Source data
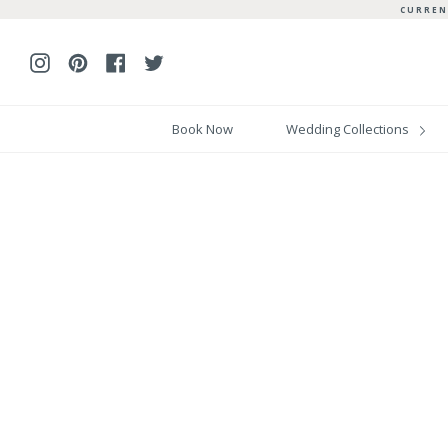
Skip
CURREN
to
content
Instagram
Pinterest
Facebook
Twitter
Book Now
Wedding Collections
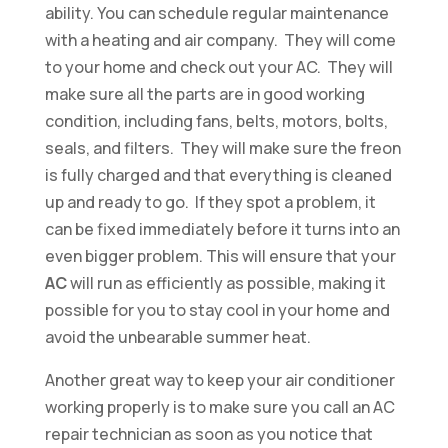
ability. You can schedule regular maintenance
with a heating and air company. They will come
to your home and check out your AC. They will
make sure all the parts are in good working
condition, including fans, belts, motors, bolts,
seals, and filters. They will make sure the freon
is fully charged and that everything is cleaned
up and ready to go. If they spot a problem, it
can be fixed immediately before it turns into an
even bigger problem. This will ensure that your
AC
will run as efficiently as possible, making it
possible for you to stay cool in your home and
avoid the unbearable summer heat.
Another great way to keep your air conditioner
working properly is to make sure you call an AC
repair technician as soon as you notice that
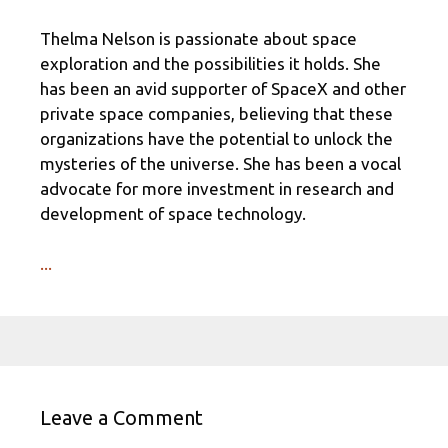
Thelma Nelson is passionate about space
exploration and the possibilities it holds. She
has been an avid supporter of SpaceX and other
private space companies, believing that these
organizations have the potential to unlock the
mysteries of the universe. She has been a vocal
advocate for more investment in research and
development of space technology.
...
Leave a Comment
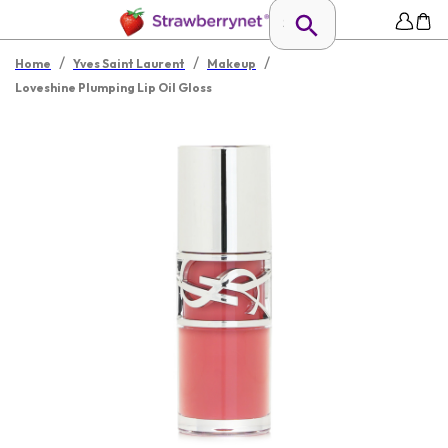
/
/
/
Home
Yves Saint Laurent
Makeup
Loveshine Plumping Lip Oil Gloss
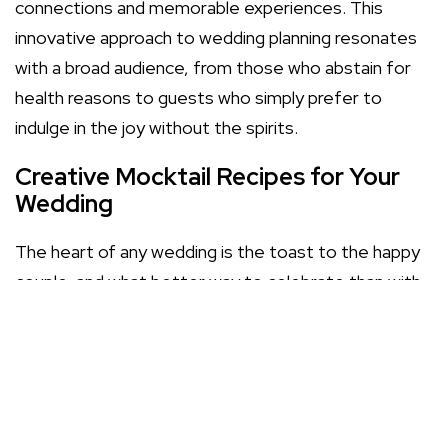
connections and memorable experiences. This
innovative approach to wedding planning resonates
with a broad audience, from those who abstain for
health reasons to guests who simply prefer to
indulge in the joy without the spirits.
Creative Mocktail Recipes for Your
Wedding
The heart of any wedding is the toast to the happy
couple, and what better way to celebrate than with
a bespoke array of mocktails? Our
mocktail menu
showcases sophisticated blends, from the sparkling
Peach Bellini to the zesty Virgin Mojito, each crafted
to tantalize the taste buds without the need for
alcohol.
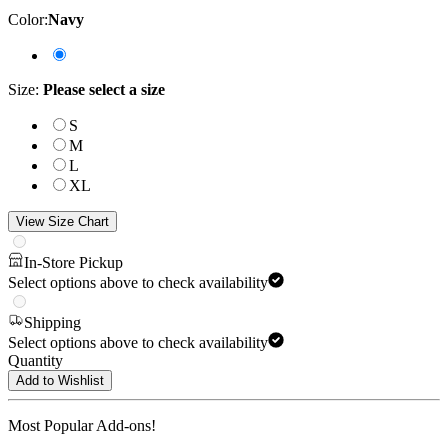
Color
:
Navy
Size
:
Please select a size
S
M
L
XL
View Size Chart
In-Store Pickup
Select options above to check availability
Shipping
Select options above to check availability
Quantity
Add to Wishlist
Most Popular Add-ons!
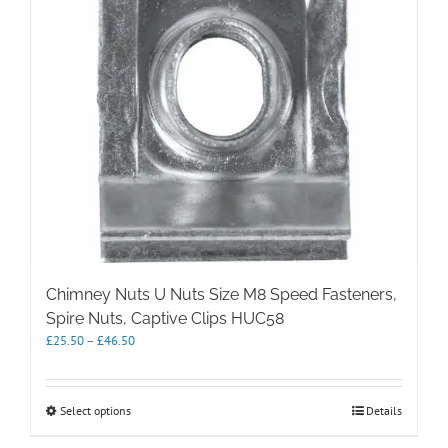
chosen
on
the
product
page
Chimney Nuts U Nuts Size M8 Speed Fasteners,
Spire Nuts, Captive Clips HUC58
Price
£
25.50
–
£
46.50
range:
£25.50
through
This
Select options
Details
£46.50
product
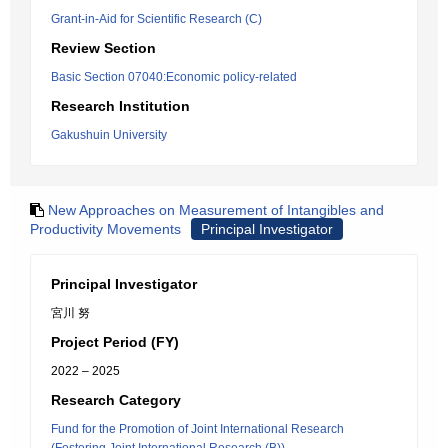
Grant-in-Aid for Scientific Research (C)
Review Section
Basic Section 07040:Economic policy-related
Research Institution
Gakushuin University
New Approaches on Measurement of Intangibles and
Productivity Movements
Principal Investigator
Principal Investigator
宮川 努
Project Period (FY)
2022 – 2025
Research Category
Fund for the Promotion of Joint International Research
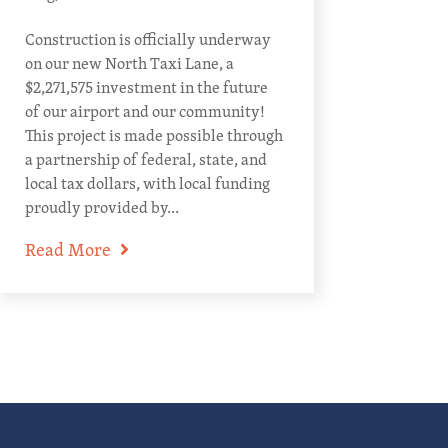
Construction is officially underway
on our new North Taxi Lane, a
$2,271,575 investment in the future
of our airport and our community!
This project is made possible through
a partnership of federal, state, and
local tax dollars, with local funding
proudly provided by...
Read More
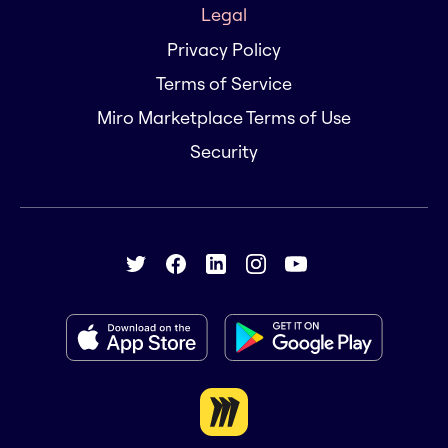
Legal
Privacy Policy
Terms of Service
Miro Marketplace Terms of Use
Security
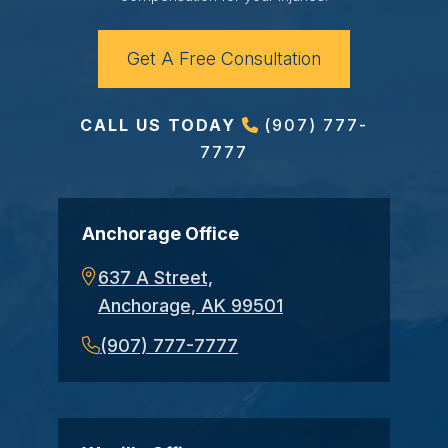
Get A Free Consultation
CALL US TODAY
(907) 777-
7777
Anchorage Office
637 A Street,
Anchorage, AK 99501
(907) 777-7777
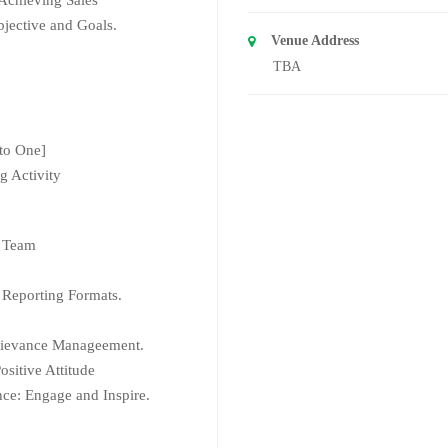
jective and Goals.
Venue Address
TBA
 to One]
g Activity
s Team
 Reporting Formats.
rievance Manageement.
sitive Attitude
ce: Engage and Inspire.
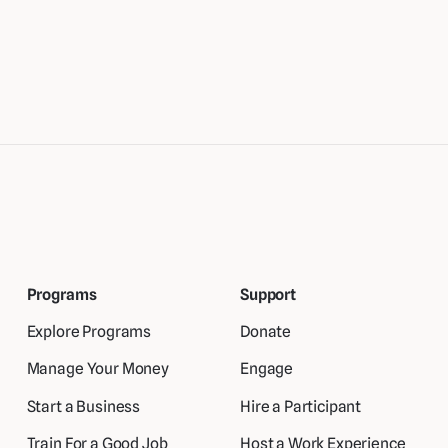
Programs
Support
Explore Programs
Donate
Manage Your Money
Engage
Start a Business
Hire a Participant
Train For a Good Job
Host a Work Experience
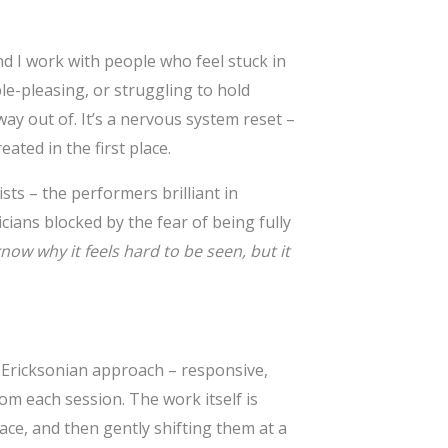
nd I work with people who feel stuck in
ple-pleasing, or struggling to hold
ay out of. It’s a nervous system reset –
ated in the first place.
sts – the performers brilliant in
ians blocked by the fear of being fully
know why it feels hard to be seen, but it
c Ericksonian approach – responsive,
om each session. The work itself is
ace, and then gently shifting them at a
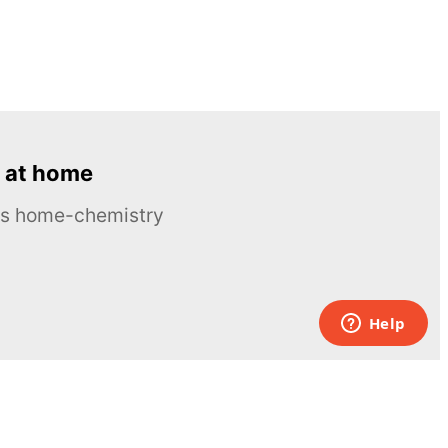
 at home
ous home-chemistry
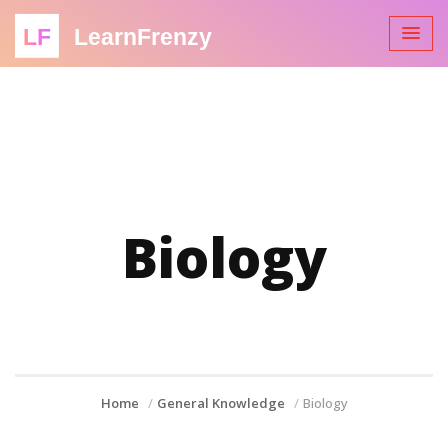
LF
LearnFrenzy
Biology
Home
General Knowledge
Biology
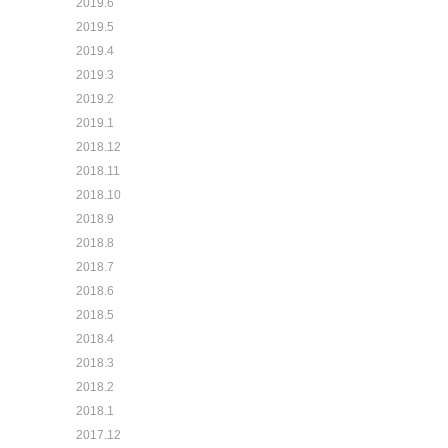
2019.6
2019.5
2019.4
2019.3
2019.2
2019.1
2018.12
2018.11
2018.10
2018.9
2018.8
2018.7
2018.6
2018.5
2018.4
2018.3
2018.2
2018.1
2017.12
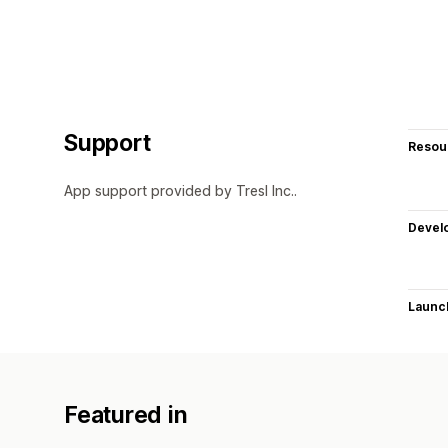
Support
Resou
App support provided by Tresl Inc..
Devel
Launc
Featured in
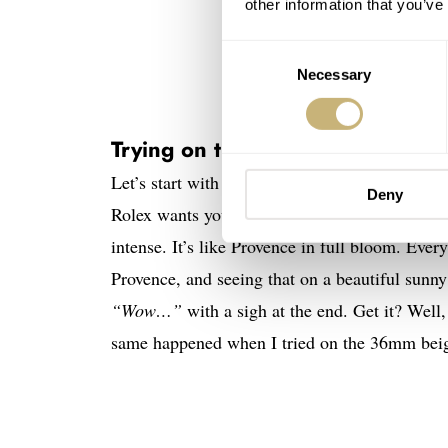
other information that you’ve
Consent
Necessary
Selection
Trying on the Rolex Oyster Perp
Let’s start with a few words on the colorway t
Deny
Rolex wants you to believe. It’s also nowhere 
intense. It’s like Provence in full bloom. Eve
Provence, and seeing that on a beautiful sunny 
“Wow…”
with a sigh at the end. Get it? Well
same happened when I tried on the 36mm bei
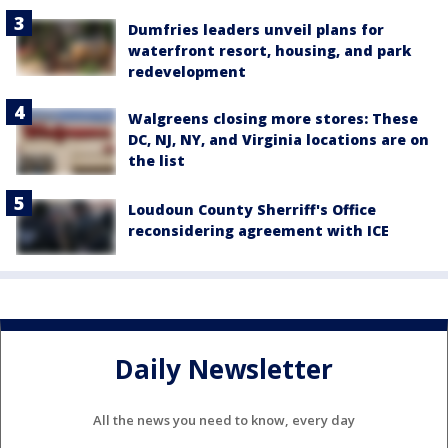
Dumfries leaders unveil plans for
waterfront resort, housing, and park
redevelopment
Walgreens closing more stores: These
DC, NJ, NY, and Virginia locations are on
the list
Loudoun County Sherriff's Office
reconsidering agreement with ICE
Daily Newsletter
All the news you need to know, every day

■ Work to complete
Could you copy out, word for word, the entries from their very start through the line containing "repair technician as soon as you notice that", including both ends but omitting the pictures?

■ Written response
Skip
CURREN
to
content
Instagram
Pinterest
Facebook
Twitter
Book Now
Wedding Collections
ability. You can schedule regular maintenance
with a heating and air company. They will come
to your home and check out your AC. They will
make sure all the parts are in good working
condition, including fans, belts, motors, bolts,
seals, and filters. They will make sure the freon
is fully charged and that everything is cleaned
up and ready to go. If they spot a problem, it
can be fixed immediately before it turns into an
even bigger problem. This will ensure that your
AC
will run as efficiently as possible, making it
possible for you to stay cool in your home and
avoid the unbearable summer heat.
Another great way to keep your air conditioner
working properly is to make sure you call an AC
repair technician as soon as you notice that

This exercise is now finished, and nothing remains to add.